TASK DESCRIPTION: Would you give the entries below again in full, exactly as they stand?

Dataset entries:
-- Opening Marker --
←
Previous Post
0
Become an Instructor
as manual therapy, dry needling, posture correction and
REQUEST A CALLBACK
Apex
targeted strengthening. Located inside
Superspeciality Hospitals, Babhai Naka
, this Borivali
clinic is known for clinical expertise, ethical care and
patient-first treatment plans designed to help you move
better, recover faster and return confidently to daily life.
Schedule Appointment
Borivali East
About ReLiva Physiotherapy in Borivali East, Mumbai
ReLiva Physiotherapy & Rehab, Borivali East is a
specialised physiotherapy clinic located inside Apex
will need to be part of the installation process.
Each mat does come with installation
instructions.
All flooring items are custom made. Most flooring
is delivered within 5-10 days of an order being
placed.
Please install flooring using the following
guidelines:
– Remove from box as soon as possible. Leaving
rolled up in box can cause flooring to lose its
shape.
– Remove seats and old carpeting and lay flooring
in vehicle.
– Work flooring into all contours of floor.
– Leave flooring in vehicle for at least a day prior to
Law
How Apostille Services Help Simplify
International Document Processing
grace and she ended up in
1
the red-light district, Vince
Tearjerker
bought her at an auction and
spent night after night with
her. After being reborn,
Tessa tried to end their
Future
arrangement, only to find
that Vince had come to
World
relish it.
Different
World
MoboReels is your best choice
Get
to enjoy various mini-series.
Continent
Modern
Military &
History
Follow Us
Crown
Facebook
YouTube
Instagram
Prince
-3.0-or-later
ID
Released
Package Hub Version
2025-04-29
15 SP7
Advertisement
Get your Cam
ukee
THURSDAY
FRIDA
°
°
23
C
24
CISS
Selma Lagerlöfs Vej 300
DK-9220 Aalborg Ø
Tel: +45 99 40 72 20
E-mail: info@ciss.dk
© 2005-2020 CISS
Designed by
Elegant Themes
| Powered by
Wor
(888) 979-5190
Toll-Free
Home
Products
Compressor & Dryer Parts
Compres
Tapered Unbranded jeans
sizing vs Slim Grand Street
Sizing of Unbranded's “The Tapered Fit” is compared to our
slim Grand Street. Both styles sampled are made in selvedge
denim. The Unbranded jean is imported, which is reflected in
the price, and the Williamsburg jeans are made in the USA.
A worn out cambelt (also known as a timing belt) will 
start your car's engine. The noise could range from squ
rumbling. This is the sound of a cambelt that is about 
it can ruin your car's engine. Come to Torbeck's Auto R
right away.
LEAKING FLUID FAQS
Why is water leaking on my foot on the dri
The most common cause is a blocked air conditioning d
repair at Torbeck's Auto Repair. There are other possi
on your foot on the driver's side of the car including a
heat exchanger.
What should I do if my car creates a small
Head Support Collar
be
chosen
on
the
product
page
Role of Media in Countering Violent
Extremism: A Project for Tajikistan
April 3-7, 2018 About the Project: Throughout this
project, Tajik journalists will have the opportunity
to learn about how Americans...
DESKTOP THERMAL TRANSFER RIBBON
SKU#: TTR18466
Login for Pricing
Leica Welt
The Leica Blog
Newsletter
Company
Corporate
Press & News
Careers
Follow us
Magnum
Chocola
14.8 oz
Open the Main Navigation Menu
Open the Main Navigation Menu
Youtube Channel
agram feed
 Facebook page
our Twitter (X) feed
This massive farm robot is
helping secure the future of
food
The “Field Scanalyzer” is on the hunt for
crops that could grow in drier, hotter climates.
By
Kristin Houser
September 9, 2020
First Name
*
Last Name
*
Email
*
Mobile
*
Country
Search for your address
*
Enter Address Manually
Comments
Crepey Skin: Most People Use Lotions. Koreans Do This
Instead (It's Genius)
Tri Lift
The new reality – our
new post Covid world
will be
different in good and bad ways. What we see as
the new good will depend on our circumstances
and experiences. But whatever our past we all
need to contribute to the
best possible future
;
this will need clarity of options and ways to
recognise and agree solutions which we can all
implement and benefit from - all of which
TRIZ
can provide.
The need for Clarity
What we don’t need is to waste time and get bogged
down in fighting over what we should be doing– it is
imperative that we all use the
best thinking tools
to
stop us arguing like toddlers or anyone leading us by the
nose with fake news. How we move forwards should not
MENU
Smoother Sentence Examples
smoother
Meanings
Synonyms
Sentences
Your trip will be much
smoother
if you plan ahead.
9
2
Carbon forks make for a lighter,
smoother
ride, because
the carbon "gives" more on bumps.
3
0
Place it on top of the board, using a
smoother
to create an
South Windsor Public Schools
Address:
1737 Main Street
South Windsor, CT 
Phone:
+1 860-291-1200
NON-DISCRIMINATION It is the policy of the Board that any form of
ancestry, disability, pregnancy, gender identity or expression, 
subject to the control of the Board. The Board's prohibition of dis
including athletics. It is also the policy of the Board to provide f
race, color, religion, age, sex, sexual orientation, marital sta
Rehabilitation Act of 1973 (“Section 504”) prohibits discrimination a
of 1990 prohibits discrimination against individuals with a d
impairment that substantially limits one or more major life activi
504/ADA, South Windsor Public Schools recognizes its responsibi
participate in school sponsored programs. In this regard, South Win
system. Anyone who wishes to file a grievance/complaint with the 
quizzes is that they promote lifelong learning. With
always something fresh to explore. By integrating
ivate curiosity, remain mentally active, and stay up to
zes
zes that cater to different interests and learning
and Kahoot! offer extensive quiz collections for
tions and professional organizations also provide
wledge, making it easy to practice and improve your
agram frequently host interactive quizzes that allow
-- Closing Marker --
RESULT OF THE EXERCISE:
←
Previous Post
0
Become an Instructor
as manual therapy, dry needling, posture correction and
REQUEST A CALLBACK
Apex
targeted strengthening. Located inside
Superspeciality Hospitals, Babhai Naka
, this Borivali
clinic is known for clinical expertise, ethical care and
patient-first treatment plans designed to help you move
better, recover faster and return confidently to daily life.
Schedule Appointment
Borivali East
About ReLiva Physiotherapy in Borivali East, Mumbai
ReLiva Physiotherapy & Rehab, Borivali East is a
specialised physiotherapy clinic located inside Apex
will need to be part of the installation process.
Each mat does come with installation
instructions.
All flooring items are custom made. Most flooring
is delivered within 5-10 days of an order being
placed.
Please install flooring using the following
guidelines:
– Remove from box as soon as possible. Leaving
rolled up in box can cause flooring to lose its
shape.
– Remove seats and old carpeting and lay flooring
in vehicle.
– Work flooring into all contours of floor.
– Leave flooring in vehicle for at least a day prior to
Law
How Apostille Services Help Simplify
International Document Processing
grace and she ended up in
1
the red-light district, Vince
Tearjerker
bought her at an auction and
spent night after night with
her. After being reborn,
Tessa tried to end their
Future
arrangement, only to find
that Vince had come to
World
relish it.
Different
World
MoboReels is your best choice
Get
to enjoy various mini-series.
Continent
Modern
Military &
History
Follow Us
Crown
Facebook
YouTube
Instagram
Prince
-3.0-or-later
ID
Released
Package Hub Version
2025-04-29
15 SP7
Advertisement
Get your Cam
ukee
THURSDAY
FRIDA
°
°
23
C
24
CISS
Selma Lagerlöfs Vej 300
DK-9220 Aalborg Ø
Tel: +45 99 40 72 20
E-mail: info@ciss.dk
© 2005-2020 CISS
Designed by
Elegant Themes
| Powered by
Wor
(888) 979-5190
Toll-Free
Home
Products
Compressor & Dryer Parts
Compres
Tapered Unbranded jeans
sizing vs Slim Grand Street
Sizing of Unbranded's “The Tapered Fit” is compared to our
slim Grand Street. Both styles sampled are made in selvedge
denim. The Unbranded jean is imported, which is reflected in
the price, and the Williamsburg jeans are made in the USA.
A worn out cambelt (also known as a timing belt) will 
start your car's engine. The noise could range from squ
rumbling. This is the sound of a cambelt that is about 
it can ruin your car's engine. Come to Torbeck's Auto R
right away.
LEAKING FLUID FAQS
Why is water leaking on my foot on the dri
The most common cause is a blocked air conditioning d
repair at Torbeck's Auto Repair. There are other possi
on your foot on the driver's side of the car including a
heat exchanger.
What should I do if my car creates a small
Head Support Collar
be
chosen
on
the
product
page
Role of Media in Countering Violent
Extremism: A Project for Tajikistan
April 3-7, 2018 About the Project: Throughout this
project, Tajik journalists will have the opportunity
to learn about how Americans...
DESKTOP THERMAL TRANSFER RIBBON
SKU#: TTR18466
Login for Pricing
Leica Welt
The Leica Blog
Newsletter
Company
Corporate
Press & News
Careers
Follow us
Magnum
Chocola
14.8 oz
Open the Main Navigation Menu
Open the Main Navigation Menu
Youtube Channel
agram feed
 Facebook page
our Twitter (X) feed
This massive farm robot is
helping secure the future of
food
The “Field Scanalyzer” is on the hunt for
crops that could grow in drier, hotter climates.
By
Kristin Houser
September 9, 2020
First Name
*
Last Name
*
Email
*
Mobile
*
Country
Search for your address
*
Enter Address Manually
Comments
Crepey Skin: Most People Use Lotions. Koreans Do This
Instead (It's Genius)
Tri Lift
The new reality – our
new post Covid world
will be
different in good and bad ways. What we see as
the new good will depend on our circumstances
and experiences. But whatever our past we all
need to contribute to the
best possible future
;
this will need clarity of options and ways to
recognise and agree solutions which we can all
implement and benefit from - all of which
TRIZ
can provide.
The need for Clarity
What we don’t need is to waste time and get bogged
down in fighting over what we should be doing– it is
imperative that we all use the
best thinking tools
to
stop us arguing like toddlers or anyone leading us by the
nose with fake news. How we move forwards should not
MENU
Smoother Sentence Examples
smoother
Meanings
Synonyms
Sentences
Your trip will be much
smoother
if you plan ahead.
9
2
Carbon forks make for a lighter,
smoother
ride, because
the carbon "gives" more on bumps.
3
0
Place it on top of the board, using a
smoother
to create an
South Windsor Public Schools
Address:
1737 Main Street
South Windsor, CT 
Phone:
+1 860-291-1200
NON-DISCRIMINATION It is the policy of the Board that any form of
ancestry, disability, pregnancy, gender identity or expression, 
subject to the control of the Board. The Board's prohibition of dis
including athletics. It is also the policy of the Board to provide f
race, color, religion, age, sex, sexual orientation, marital sta
Rehabilitation Act of 1973 (“Section 504”) prohibits discrimination a
of 1990 prohibits discrimination against individuals with a d
impairment that substantially limits one or more major life activi
504/ADA, South Windsor Public Schools recognizes its responsibi
participate in school sponsored programs. In this regard, South Win
system. Anyone who wishes to file a grievance/complaint with the 
quizzes is that they promote lifelong learning. With
always something fresh to explore. By integrating
ivate curiosity, remain mentally active, and stay up to
zes
zes that cater to different interests and learning
and Kahoot! offer extensive quiz collections for
tions and professional organizations also provide
wledge, making it easy to practice and improve your
agram frequently host interactive quizzes that allow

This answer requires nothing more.